Can Unpaid Interns and Volunteers Sue Employers for Wrongful Termination?

The Art Institute of Chicago, home to a world famous collection including Vincent Van Gogh’s The Bedroom, Grant Wood’s American Gothic, Edward Hopper’s Nighthawks, and Georges Seurat’s A Sunday Afternoon on the Island of La Grande Jatte, fired all of its trained volunteers and guides last month, who were mostly older white women.

Image Source: tripadvisor.com

Until their firing, the Art Institute had more than 100 docents, 82 of whom were active. The volunteers trained twice a week for 18 months, done five years of research and writing, and participated in monthly and biweekly trainings.
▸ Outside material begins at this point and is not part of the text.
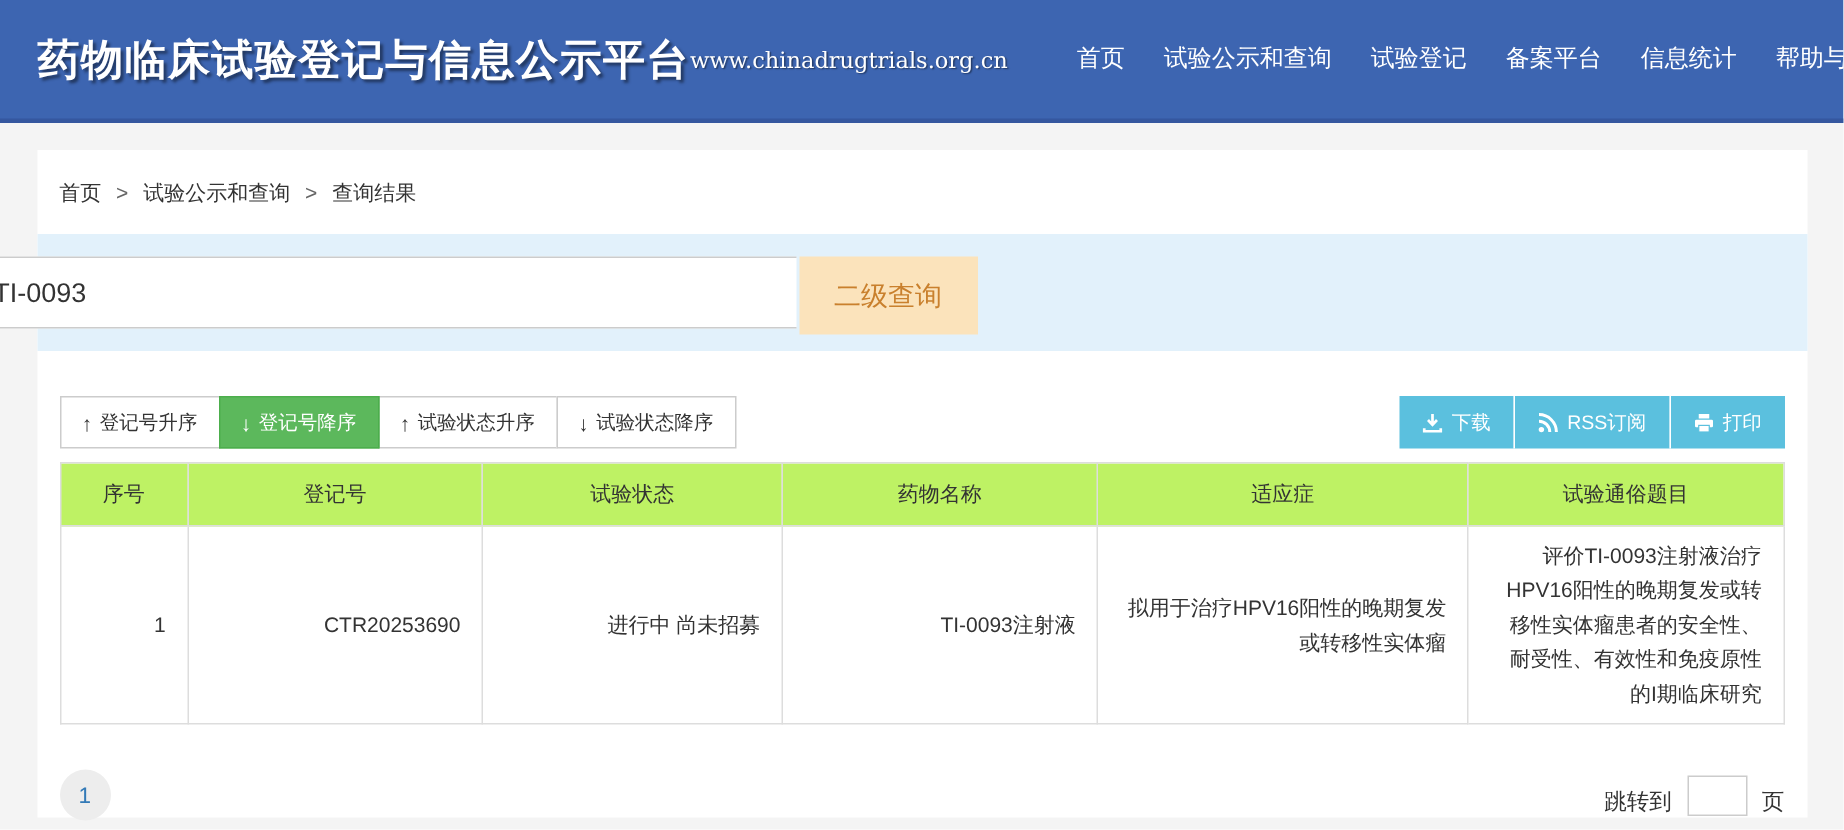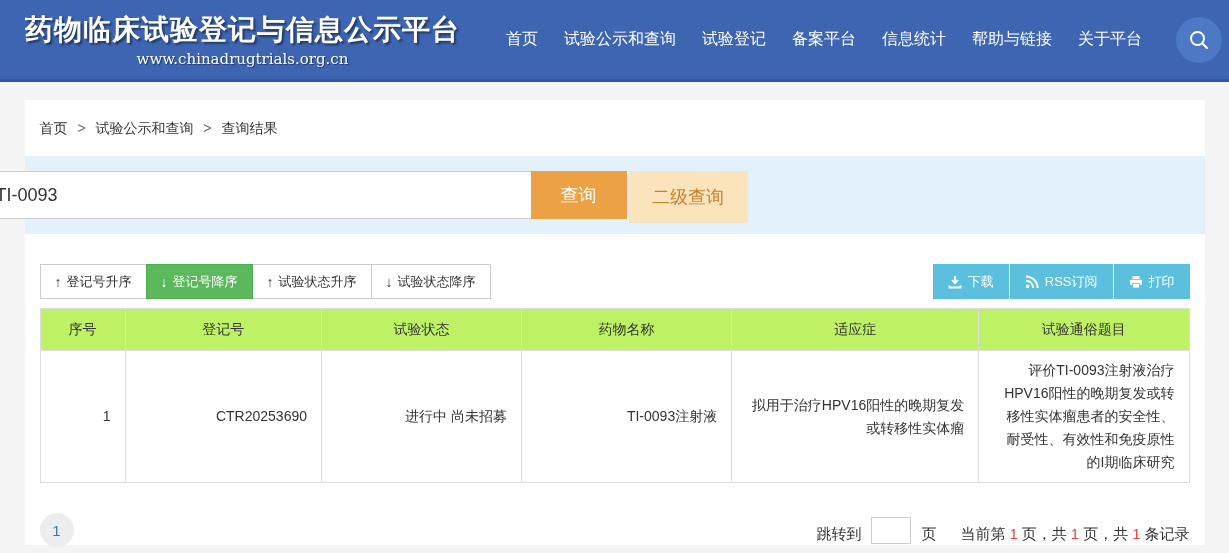"药物临床试验登记与信息公示平台" .logo { flex-direction: column -> row }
The Art Institute’s executive director of learning and engagement, Veronica Stein, emailed them all to fire them. Officially, the museum explained that it decided to remove the mostly white group of unpaid volunteers as part of a “multi-year transition” to a “hybrid model that incorporates paid and volunteer educators.”
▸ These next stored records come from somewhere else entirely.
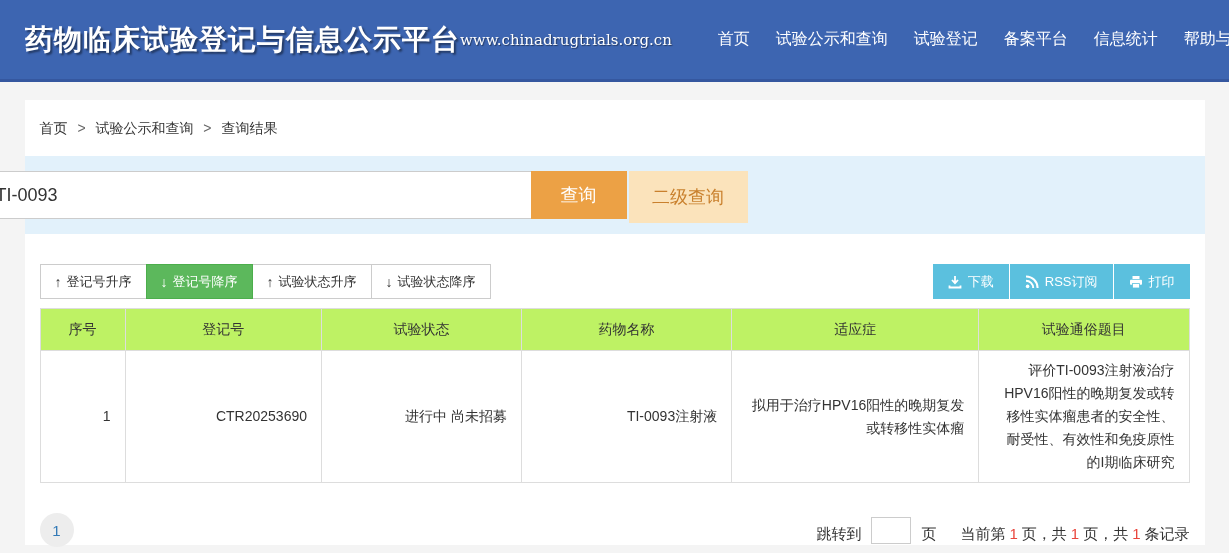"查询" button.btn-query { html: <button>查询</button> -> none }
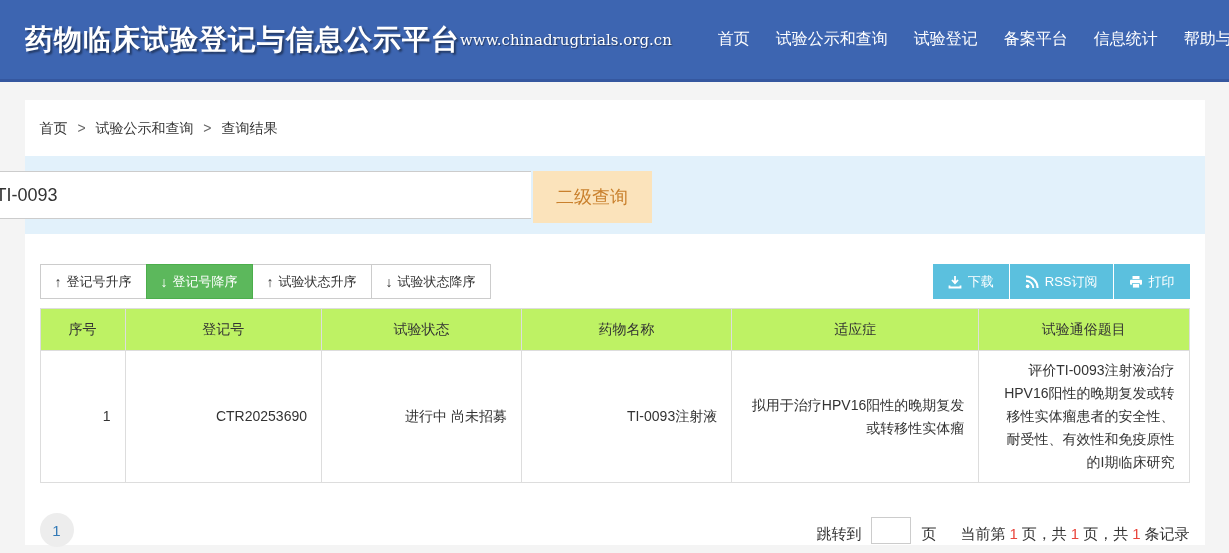"当前第 1 页，共 1 页，共" span.page-summary { html: <span> <span>当前第</span><span>1</span><span>页，共</span><span>1</span><span>页，共</span><span>1</span><span>条记录</span> </span> -> none }
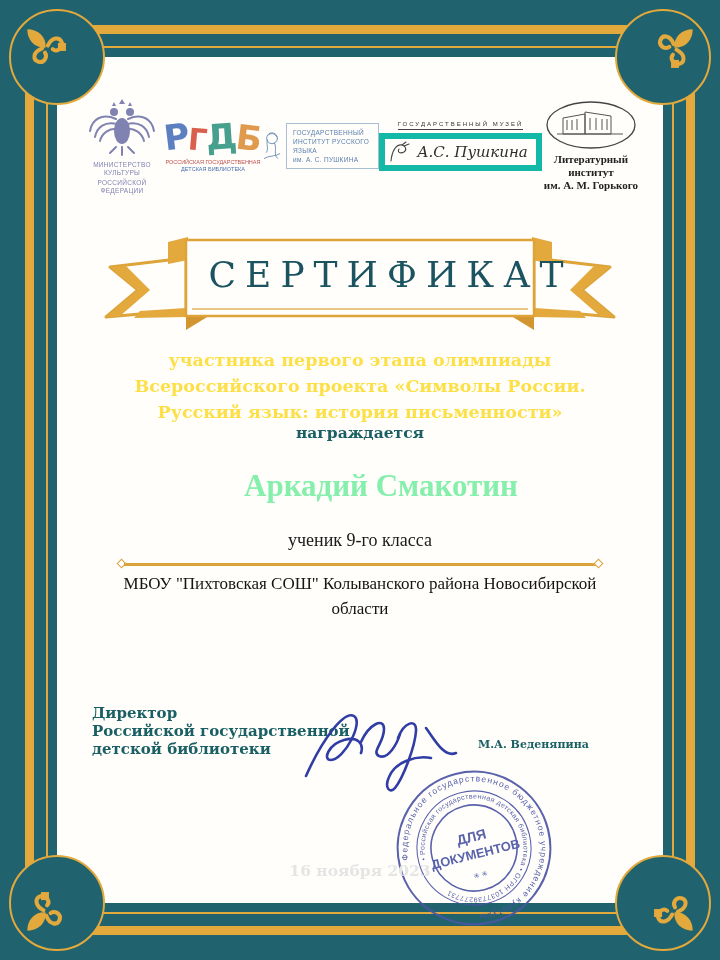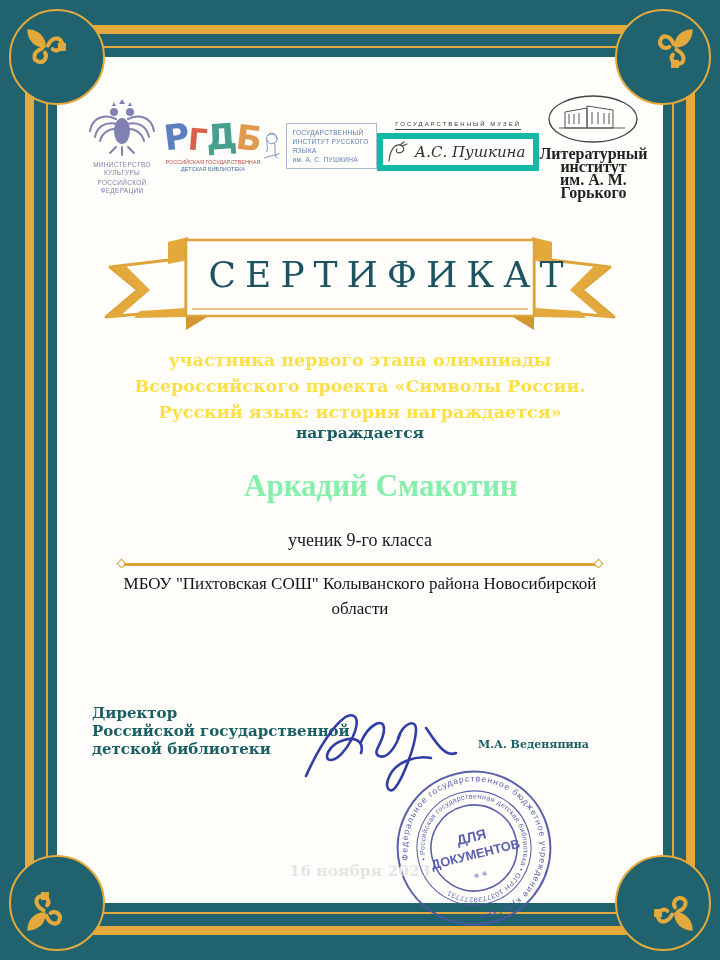"Литературный институт" .gorky-cap { font-size: 16px -> 11px }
In Illinois, an employer cannot fire an employee based on that person’s race, color, religion, sex, national origin, ancestry, age, order of protection status, marital status, disability, military status, sexual orientation, or pregnancy. However, it’s not that such protections extend to unpaid interns or volunteers. In 2015, however, Illinois did extend workplace protections against sexual harassment to unpaid interns.

In California, Volunteers Cannot Be Harassed or Fired for Illegal Reasons

The California Fair Employment and Housing Act protects even unpaid interns and volunteers from illegal harassment and discharge. An employer can terminate an employee, volunteer or intern for anything except for race, color, ancestry, national origin, religion, creed, age (over 40), mental disability, physical disability, sex, gender, pregnancy, childbirth, breastfeeding, sexual orientation, gender identity, gender expression, medical condition, genetic information, marital status, and military/veteran status.

Image Source: thedali.org

According to FEHA’s Unpaid Interns and Volunteers section, it is unlawful for an employer to:

“Discriminate against a person serving an unpaid internship or other program providing unpaid work experience in the selection, termination, training, or other terms of treatment of that person on any protected basis (section 11009)(e).); or

Subject unpaid interns and volunteers to unlawful harassment (section 11019(b).)”

But What If You Were Never Actually An “Unpaid Intern” At All?

Here’s a scenario California interns rarely consider: what if you can sue not just for wrongful termination, but for every hour you worked as an “unpaid intern” because you were misclassified as a volunteer when you should have been a paid employee the entire time? California’s Division of Labor Standards Enforcement maintains strict rules determining whether an unpaid internship is actually legal, and most for-profit companies get it wrong.

Under California law, employers must submit comprehensive internship program descriptions to the DLSE showing that the internship primarily benefits the intern through structured educational training, not the employer through productive work. California Labor Code Section 1194 establishes that minimum wage cannot be waived by agreement, meaning if your “internship” involved performing regular employee duties—answering phones, managing social media, handling customer service—you were likely an employee entitled to California’s minimum wage and overtime pay.

The practical reality is that misclassified interns can file wage claims with the DLSE to recover back wages, overtime compensation, meal and rest break penalties, waiting time penalties under California Labor Code Section 203, and attorney’s fees. A full-time “unpaid intern” working 40 hours per week for six months at California’s current minimum wage could recover over $16,000 in back wages alone, plus substantial penalties for the employer’s failure to provide proper wage statements and timely payment.

What do you think? Should unpaid interns and volunteers have the same workplace protections as paid employees?